Jennifer Caswell is one MBA student getting to grips with the electronic displays. Already familiar with the corporate world, Jennifer is taking a masters course at Cass because she wants to work in the City, and knows that understanding the screens is essential. "With this system you have got everything in one place, as opposed to flipping through pages and pages in the library, trying to see the comparisons in your mind," she explains.

Jennifer, an international student from Texas, was comparing the performance of two stocks, Reuters and Pearson, whose share prices moved side-by-side in graph form as the minutes went by. There seems to be no limit to the information available, from stocks to currency prices, half-yearly results to football results, all of it chopped up, analysed and packaged according to what the student - or in normal cases the financial analyst - wants.

Richard Otumodu, sitting next to her, has already been in the business as a trader with TD Securities in Toronto. Knowning the machines is so important now, he says; it can be the difference between employment and unemployment. "The technology is a great way of keeping a job. I do know people who are still in the business because they know the system.
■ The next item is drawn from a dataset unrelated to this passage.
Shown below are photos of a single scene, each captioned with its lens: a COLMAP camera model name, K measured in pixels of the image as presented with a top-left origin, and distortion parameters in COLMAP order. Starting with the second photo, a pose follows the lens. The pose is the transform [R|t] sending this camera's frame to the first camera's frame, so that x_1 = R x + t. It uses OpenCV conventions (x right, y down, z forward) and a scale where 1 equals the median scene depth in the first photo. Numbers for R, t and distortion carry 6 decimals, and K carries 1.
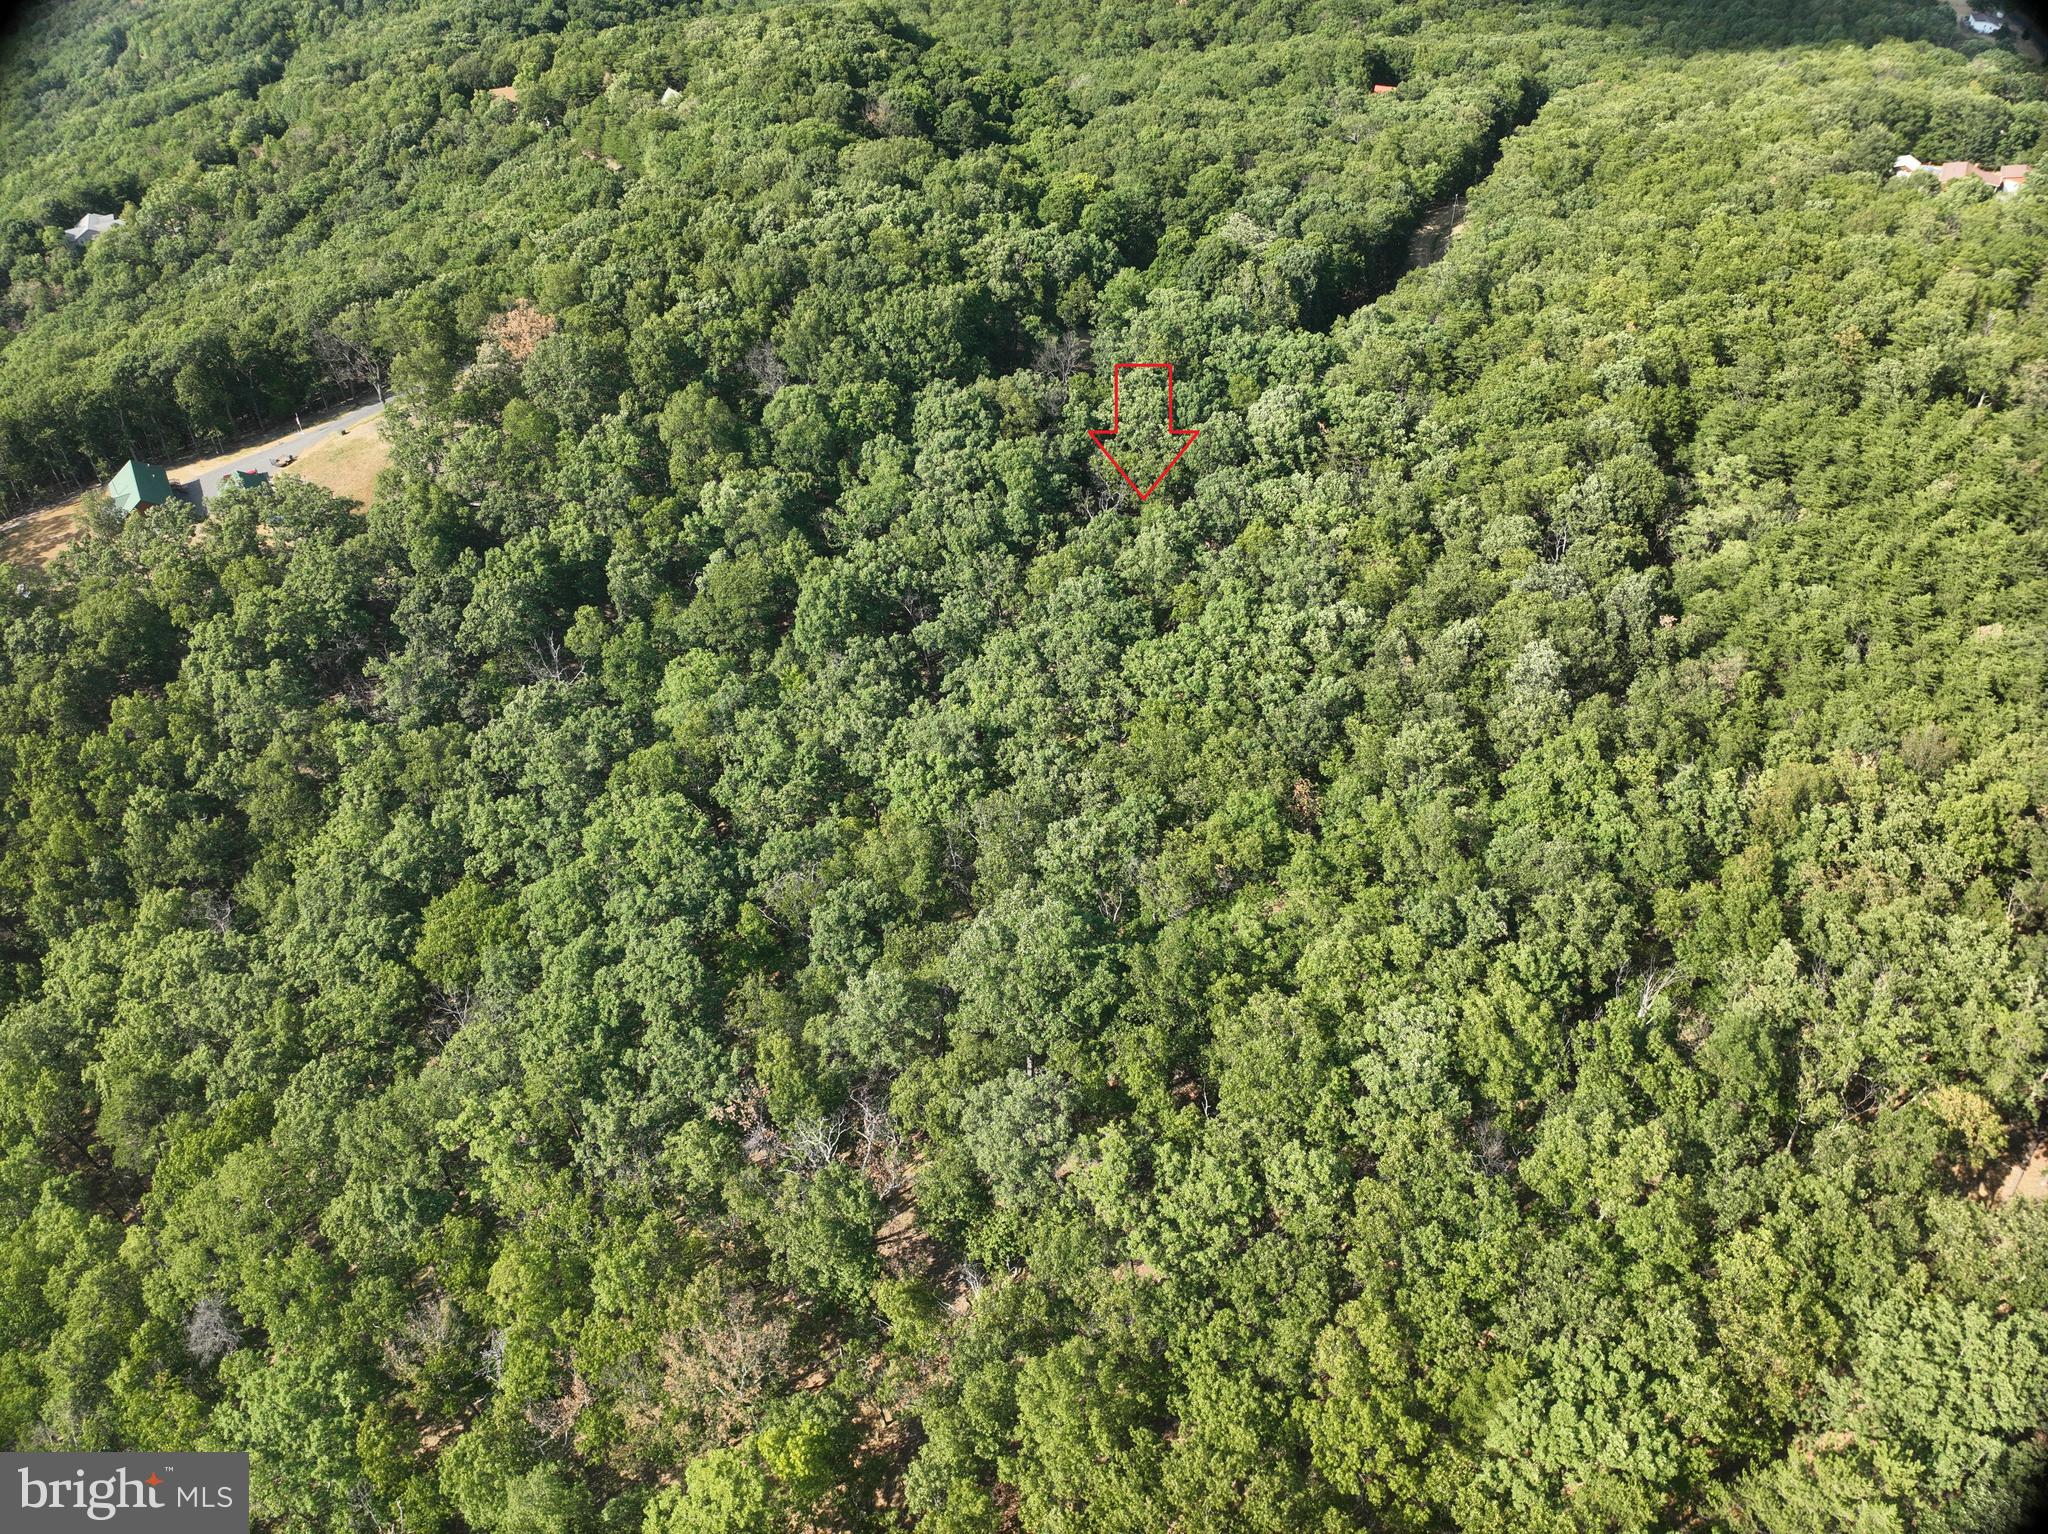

You can distinguish yourself from the other players."

The kit itself belongs to Bloomberg, the financial information giant. Normally the four-screen terminals cost $1,250 (£681) a year per machine to hire. But Cass gets them for free. And in return Bloomberg gets to persuade a new generation of city workers that its programmes and hardware are the industry standard.

Bloomberg even supplies a trainer to the school, the appropriately named Rafael Bloom, helping students and academics to use the machines to best advantage. "It's just like being in a bank," says Bloom. "We run courses in technical analysis, trying to forecast what the market is going to do on the basis of statistical indicators." His part of the course, he says, is a bit like "a degree in Bloomberg", helping them deal with the surfeit of information.
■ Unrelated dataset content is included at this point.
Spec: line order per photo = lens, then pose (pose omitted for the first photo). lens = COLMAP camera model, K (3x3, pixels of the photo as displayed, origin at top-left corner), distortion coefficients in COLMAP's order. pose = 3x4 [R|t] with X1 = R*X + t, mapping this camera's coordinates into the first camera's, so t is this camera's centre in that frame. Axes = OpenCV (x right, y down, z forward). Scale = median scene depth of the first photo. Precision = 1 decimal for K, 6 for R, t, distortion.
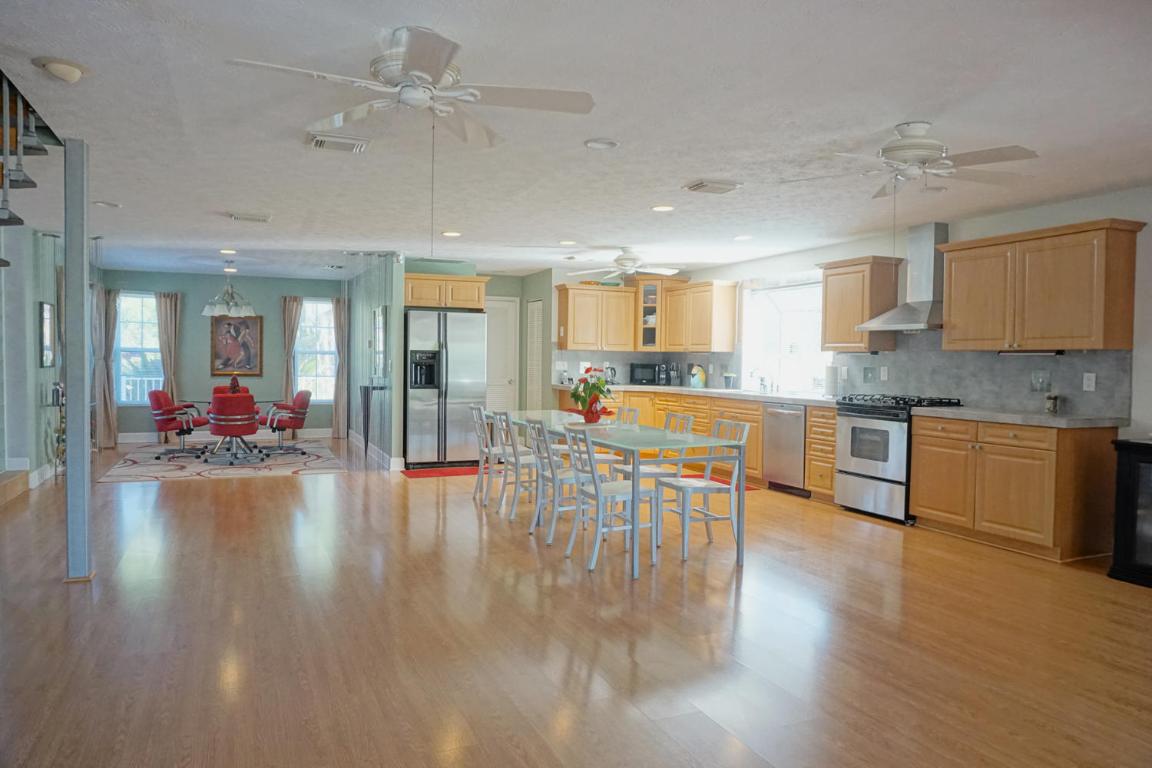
lens RADIAL K [[777.5, 0, 576.0], [0, 777.5, 384.0], [0, 0, 1]] dist [-0.033323, 0.002083]
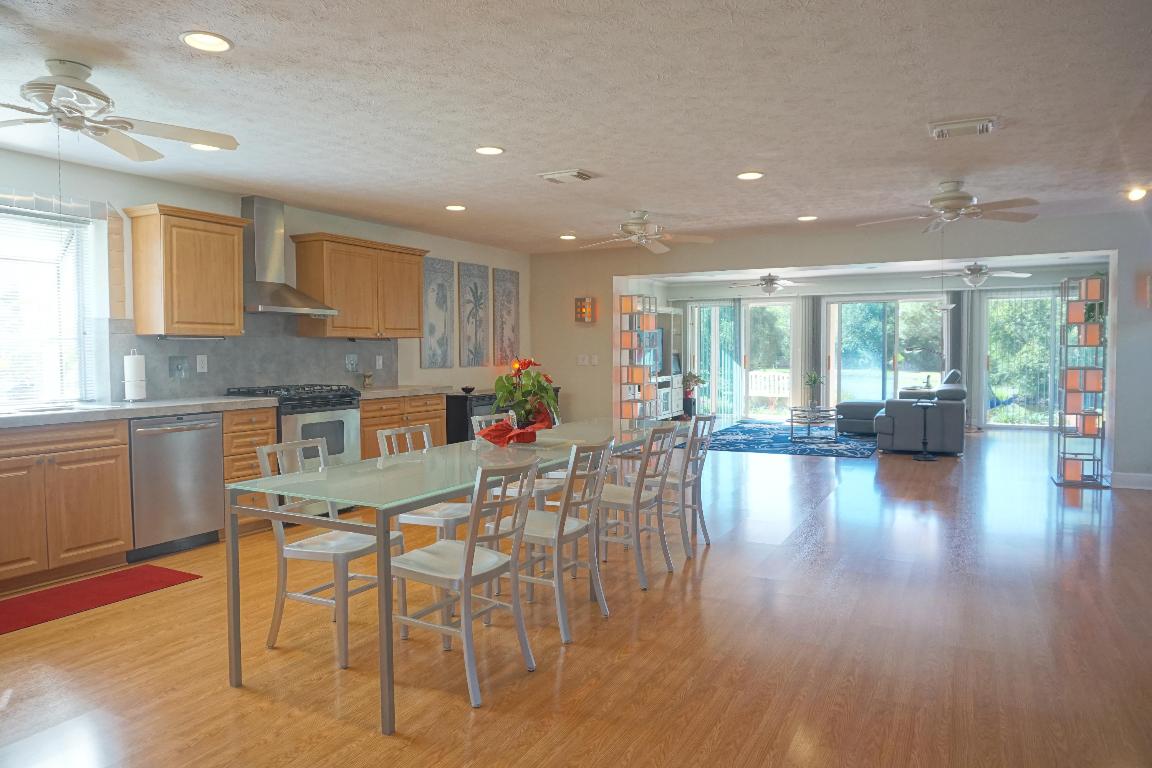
lens RADIAL K [[777.5, 0, 576.0], [0, 777.5, 384.0], [0, 0, 1]] dist [-0.033323, 0.002083]
pose [[-0.621390, -0.042407, 0.782353, -0.491944], [0.022719, 0.997139, 0.072095, -0.043912], [-0.783172, 0.062573, -0.618649, 1.275508]]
Needless to say, neither the students nor the staff are averse to a bit of financial trading on their own account. Staff recall one student who went missing every afternoon - around the time the markets open.

The dealing room isn't live, of course: there are no millions to be made on the premises, nor are there disastrous consequences for "fat finger" slips on the keyboard because no actual deals can be done. But the accessibility of so much analytical data is a major help to the many students playing the markets at home.

One of the things it is particularly useful for is staging simulations of moving markets, in which a room full of students can trade against one another, and the system. It is the sort of exercise staged by some banks as part of their selection process.

As if the screens are not enough, Bloomberg Television is also on view - a rolling series of financial bulletins and interviews with city bigwigs - presented in a carefully manicured, American style, with an endless ticker of city prices zooming along at the bottom of the screen.

The main point of the technology, however, is academic, says Professor Batchelor. In a nutshell: "It's one stage beyond a dry essay on effective markets." It is also of huge practical benefit. The course, he explains, aims to give the students a theory of finance so that by the time they are let loose on the software, they already know a lot more than the traditional barrow boy.

"The typical city dealer now is not like they were 20 years ago. They are often graduates who may have done a science degree, or an MBA. If you want to rise to the top of an investment bank, you really need something like this to pull you beyond the mere higher degree level."